Why our merge queue stops: a four-way race between matrix builds, runner names, GCP quota, and Pub/Sub.

Our productivity is up roughly 4x quarter over quarter. The thing I keep working on is making sure the build infrastructure can actually keep up. CLI builds intermittently failing on a datastore emulator issue. Self-hosted runners missing Docker. JDK downloads from Adoptium failing at random. The worst was a pernicious interplay between simultaneous matrix builds, GitHub's pre-registered runner names, GCP's 5-VM-per-call rate limit, and Pub/Sub retries — when all four collide, the merge queue stops moving. Our merge queue alone has cost us a day at a time when it breaks.
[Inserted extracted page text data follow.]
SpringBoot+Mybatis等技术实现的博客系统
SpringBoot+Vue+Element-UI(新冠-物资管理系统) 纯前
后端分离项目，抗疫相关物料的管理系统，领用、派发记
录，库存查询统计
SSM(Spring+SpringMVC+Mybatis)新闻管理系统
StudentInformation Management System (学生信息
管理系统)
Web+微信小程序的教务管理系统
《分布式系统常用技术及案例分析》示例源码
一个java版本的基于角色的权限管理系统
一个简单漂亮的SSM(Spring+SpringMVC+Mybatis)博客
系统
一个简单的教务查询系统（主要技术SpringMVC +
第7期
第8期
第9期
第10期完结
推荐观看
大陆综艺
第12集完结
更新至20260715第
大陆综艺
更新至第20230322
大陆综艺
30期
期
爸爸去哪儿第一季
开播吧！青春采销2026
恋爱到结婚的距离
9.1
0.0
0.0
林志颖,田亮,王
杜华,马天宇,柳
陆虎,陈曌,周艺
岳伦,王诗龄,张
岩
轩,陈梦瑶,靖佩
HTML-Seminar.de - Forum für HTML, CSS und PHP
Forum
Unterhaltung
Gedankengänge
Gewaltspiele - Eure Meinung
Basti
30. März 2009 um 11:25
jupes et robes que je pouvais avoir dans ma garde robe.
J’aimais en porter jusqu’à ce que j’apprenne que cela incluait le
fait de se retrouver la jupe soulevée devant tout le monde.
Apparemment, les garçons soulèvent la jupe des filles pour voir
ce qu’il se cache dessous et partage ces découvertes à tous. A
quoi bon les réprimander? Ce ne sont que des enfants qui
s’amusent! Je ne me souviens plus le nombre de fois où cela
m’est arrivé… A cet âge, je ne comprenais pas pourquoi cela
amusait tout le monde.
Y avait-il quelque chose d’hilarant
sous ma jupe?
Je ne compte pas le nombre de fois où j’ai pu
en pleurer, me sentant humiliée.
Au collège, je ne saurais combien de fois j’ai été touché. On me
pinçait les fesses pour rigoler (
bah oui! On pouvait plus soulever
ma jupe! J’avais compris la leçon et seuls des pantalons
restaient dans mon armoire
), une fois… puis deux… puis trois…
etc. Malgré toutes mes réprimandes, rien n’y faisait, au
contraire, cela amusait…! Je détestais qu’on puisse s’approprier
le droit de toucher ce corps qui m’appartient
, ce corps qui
None of this work is glamorous. Cache config, runner audits, log diving, hunting down Pub/Sub retry semantics. But the math is straightforward: every minute the merge queue is broken is a minute the rest of the agentic pipeline is sitting idle. AI-native throughput needs reliable builds underneath it for the upstream gains to compound. Agents can write code as fast as they want — if main can't merge, none of it ships. So I keep investing here. It's the least visible work and the highest-leverage.